» Short-answer chart tasks
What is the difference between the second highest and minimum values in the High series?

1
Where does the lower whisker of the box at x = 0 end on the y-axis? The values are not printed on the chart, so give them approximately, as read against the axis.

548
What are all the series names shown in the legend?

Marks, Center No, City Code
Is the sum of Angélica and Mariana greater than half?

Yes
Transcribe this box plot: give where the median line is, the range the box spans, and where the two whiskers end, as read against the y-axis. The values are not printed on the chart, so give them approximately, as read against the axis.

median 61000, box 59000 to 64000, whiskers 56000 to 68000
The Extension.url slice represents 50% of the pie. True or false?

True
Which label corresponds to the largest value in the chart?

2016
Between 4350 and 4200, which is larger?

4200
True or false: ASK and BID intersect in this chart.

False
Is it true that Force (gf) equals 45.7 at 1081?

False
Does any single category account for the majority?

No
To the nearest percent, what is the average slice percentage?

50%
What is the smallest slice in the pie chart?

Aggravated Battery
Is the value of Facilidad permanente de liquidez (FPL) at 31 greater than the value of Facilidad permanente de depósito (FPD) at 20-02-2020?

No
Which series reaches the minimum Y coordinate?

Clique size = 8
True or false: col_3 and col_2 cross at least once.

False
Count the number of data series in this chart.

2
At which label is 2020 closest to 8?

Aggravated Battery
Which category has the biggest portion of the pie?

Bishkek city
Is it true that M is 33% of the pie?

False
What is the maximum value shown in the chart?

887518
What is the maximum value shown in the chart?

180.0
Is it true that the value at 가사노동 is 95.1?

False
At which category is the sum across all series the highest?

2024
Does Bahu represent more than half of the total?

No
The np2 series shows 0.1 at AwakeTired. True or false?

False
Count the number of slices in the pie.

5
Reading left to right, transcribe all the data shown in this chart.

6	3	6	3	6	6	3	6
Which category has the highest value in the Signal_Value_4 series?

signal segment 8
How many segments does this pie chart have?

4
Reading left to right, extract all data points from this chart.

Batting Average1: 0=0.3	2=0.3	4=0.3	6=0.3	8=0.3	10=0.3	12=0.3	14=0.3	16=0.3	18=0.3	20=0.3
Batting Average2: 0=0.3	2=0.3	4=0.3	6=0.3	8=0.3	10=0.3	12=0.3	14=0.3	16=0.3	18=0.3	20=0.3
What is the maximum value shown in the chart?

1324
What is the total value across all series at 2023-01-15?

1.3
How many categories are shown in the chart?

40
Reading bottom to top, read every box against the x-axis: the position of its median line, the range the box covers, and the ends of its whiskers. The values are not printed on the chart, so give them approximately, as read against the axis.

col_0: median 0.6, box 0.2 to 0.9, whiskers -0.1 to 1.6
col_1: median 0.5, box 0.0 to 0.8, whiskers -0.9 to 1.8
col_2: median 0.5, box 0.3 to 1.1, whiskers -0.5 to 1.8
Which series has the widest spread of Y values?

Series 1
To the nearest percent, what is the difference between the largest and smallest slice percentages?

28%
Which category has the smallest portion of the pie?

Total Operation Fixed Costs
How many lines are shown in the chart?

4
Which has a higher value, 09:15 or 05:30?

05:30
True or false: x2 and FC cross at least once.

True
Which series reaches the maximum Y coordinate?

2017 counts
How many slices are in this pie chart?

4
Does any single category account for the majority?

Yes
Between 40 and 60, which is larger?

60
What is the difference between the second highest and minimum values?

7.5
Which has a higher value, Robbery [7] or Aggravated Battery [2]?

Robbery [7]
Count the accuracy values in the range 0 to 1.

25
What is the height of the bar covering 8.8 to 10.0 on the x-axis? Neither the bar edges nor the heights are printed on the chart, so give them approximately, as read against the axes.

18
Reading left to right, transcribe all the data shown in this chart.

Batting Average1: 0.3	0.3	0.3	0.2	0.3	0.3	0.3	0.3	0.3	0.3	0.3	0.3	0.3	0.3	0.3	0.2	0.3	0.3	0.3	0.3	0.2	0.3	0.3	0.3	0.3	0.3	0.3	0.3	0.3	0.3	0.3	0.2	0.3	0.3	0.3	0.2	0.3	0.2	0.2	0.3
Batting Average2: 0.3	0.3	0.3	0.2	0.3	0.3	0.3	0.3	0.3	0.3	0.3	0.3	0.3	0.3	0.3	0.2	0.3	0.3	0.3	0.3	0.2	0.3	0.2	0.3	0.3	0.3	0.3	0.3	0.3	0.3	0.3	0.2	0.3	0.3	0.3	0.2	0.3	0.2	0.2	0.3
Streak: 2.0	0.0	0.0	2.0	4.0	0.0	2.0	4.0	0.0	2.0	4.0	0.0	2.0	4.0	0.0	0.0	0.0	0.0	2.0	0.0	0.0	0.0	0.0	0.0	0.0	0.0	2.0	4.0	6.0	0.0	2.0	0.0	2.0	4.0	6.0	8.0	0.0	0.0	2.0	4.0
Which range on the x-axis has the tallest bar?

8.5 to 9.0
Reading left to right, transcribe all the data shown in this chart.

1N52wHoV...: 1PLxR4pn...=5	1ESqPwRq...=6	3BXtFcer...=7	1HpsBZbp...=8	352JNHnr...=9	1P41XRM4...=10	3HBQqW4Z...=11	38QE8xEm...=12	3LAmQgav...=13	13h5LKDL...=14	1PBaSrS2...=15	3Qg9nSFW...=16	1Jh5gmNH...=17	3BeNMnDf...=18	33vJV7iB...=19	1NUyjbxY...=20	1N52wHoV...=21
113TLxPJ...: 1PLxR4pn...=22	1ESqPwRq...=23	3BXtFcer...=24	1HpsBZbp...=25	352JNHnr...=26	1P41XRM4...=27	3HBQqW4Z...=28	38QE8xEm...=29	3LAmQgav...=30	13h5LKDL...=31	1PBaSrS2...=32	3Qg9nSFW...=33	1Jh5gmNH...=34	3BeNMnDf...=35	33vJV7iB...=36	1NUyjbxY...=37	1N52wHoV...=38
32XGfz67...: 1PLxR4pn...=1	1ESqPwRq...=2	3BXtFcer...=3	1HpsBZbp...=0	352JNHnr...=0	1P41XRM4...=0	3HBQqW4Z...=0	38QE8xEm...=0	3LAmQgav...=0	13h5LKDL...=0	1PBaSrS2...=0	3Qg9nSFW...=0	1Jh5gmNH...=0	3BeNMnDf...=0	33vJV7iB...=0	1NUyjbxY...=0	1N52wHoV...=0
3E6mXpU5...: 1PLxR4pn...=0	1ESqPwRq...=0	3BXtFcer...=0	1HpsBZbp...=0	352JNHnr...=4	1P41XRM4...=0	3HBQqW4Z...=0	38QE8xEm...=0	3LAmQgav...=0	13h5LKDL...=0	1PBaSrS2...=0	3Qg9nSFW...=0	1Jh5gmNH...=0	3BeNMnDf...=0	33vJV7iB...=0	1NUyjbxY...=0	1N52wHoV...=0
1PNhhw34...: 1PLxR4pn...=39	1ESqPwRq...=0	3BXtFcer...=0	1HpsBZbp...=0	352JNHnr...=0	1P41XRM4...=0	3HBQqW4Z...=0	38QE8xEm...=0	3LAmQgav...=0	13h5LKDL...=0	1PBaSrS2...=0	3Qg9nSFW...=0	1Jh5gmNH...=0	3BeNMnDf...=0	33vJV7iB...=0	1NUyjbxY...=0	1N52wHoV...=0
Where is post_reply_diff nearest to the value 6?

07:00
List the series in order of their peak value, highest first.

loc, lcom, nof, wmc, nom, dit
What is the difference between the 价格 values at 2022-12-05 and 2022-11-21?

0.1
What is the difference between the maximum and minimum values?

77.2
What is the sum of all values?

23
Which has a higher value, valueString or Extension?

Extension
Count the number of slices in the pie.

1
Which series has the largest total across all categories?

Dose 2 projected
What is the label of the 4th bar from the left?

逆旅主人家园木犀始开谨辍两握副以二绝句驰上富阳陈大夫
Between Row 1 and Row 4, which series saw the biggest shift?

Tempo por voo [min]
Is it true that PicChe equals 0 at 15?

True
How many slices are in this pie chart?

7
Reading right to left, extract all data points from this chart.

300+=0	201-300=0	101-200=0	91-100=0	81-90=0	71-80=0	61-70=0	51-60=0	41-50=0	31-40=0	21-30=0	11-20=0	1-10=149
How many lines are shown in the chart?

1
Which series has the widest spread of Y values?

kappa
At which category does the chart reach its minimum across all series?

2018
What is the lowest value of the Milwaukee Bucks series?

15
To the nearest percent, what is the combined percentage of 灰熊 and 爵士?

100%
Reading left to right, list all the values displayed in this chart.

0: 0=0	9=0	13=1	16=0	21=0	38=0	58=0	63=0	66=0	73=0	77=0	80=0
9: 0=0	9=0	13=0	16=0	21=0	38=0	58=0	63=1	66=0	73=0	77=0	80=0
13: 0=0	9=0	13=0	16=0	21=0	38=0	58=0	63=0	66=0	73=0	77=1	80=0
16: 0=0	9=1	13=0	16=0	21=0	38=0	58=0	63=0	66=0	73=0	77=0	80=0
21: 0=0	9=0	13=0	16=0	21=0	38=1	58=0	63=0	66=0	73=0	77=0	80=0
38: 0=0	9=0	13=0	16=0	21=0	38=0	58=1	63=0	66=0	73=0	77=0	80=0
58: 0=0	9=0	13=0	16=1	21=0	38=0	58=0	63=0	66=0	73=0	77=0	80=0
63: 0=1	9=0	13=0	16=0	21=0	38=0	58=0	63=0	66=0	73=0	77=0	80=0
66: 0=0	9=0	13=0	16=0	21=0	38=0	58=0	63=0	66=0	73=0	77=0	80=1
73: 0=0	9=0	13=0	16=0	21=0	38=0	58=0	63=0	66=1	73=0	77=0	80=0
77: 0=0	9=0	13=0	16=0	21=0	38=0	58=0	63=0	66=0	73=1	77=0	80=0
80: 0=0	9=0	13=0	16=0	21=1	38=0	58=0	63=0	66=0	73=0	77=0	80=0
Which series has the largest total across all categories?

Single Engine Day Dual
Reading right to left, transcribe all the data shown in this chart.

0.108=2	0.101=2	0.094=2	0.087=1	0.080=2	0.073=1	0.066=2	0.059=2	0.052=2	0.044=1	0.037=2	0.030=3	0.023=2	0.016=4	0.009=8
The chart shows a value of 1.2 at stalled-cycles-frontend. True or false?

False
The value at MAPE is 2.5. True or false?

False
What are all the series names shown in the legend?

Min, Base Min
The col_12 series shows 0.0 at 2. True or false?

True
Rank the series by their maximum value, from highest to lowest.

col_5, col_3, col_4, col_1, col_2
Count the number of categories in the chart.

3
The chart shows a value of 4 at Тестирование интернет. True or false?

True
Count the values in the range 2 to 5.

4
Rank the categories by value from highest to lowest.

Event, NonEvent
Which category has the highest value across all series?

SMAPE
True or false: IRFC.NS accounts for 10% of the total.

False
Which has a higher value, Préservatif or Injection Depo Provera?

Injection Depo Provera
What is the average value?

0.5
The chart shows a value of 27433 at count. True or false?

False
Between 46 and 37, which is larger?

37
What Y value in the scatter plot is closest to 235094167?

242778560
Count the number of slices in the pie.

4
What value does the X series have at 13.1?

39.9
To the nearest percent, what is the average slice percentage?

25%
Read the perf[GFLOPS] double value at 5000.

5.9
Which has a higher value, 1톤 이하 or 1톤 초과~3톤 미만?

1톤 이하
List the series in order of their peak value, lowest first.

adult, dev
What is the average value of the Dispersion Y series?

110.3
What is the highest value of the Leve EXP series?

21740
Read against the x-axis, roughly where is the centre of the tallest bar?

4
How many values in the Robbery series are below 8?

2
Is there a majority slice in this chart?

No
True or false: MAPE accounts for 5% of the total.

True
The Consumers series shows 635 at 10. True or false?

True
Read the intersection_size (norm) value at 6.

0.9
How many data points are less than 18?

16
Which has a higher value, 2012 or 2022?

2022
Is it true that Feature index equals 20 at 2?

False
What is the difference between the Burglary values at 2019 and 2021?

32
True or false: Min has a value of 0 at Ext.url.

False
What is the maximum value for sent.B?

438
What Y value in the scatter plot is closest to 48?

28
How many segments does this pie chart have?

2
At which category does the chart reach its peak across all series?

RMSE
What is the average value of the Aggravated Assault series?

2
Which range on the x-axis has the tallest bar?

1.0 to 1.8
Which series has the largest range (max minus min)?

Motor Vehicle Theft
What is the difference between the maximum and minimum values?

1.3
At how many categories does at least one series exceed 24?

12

» Task details
Please rewrite the records from the start through the line containing "Between 4350 and 4200, which is larger?", renaming "legend" to "key" and leaving everything else unchanged. Give only those lines.

» Expected answer
What is the difference between the second highest and minimum values in the High series?

1
Where does the lower whisker of the box at x = 0 end on the y-axis? The values are not printed on the chart, so give them approximately, as read against the axis.

548
What are all the series names shown in the key?

Marks, Center No, City Code
Is the sum of Angélica and Mariana greater than half?

Yes
Transcribe this box plot: give where the median line is, the range the box spans, and where the two whiskers end, as read against the y-axis. The values are not printed on the chart, so give them approximately, as read against the axis.

median 61000, box 59000 to 64000, whiskers 56000 to 68000
The Extension.url slice represents 50% of the pie. True or false?

True
Which label corresponds to the largest value in the chart?

2016
Between 4350 and 4200, which is larger?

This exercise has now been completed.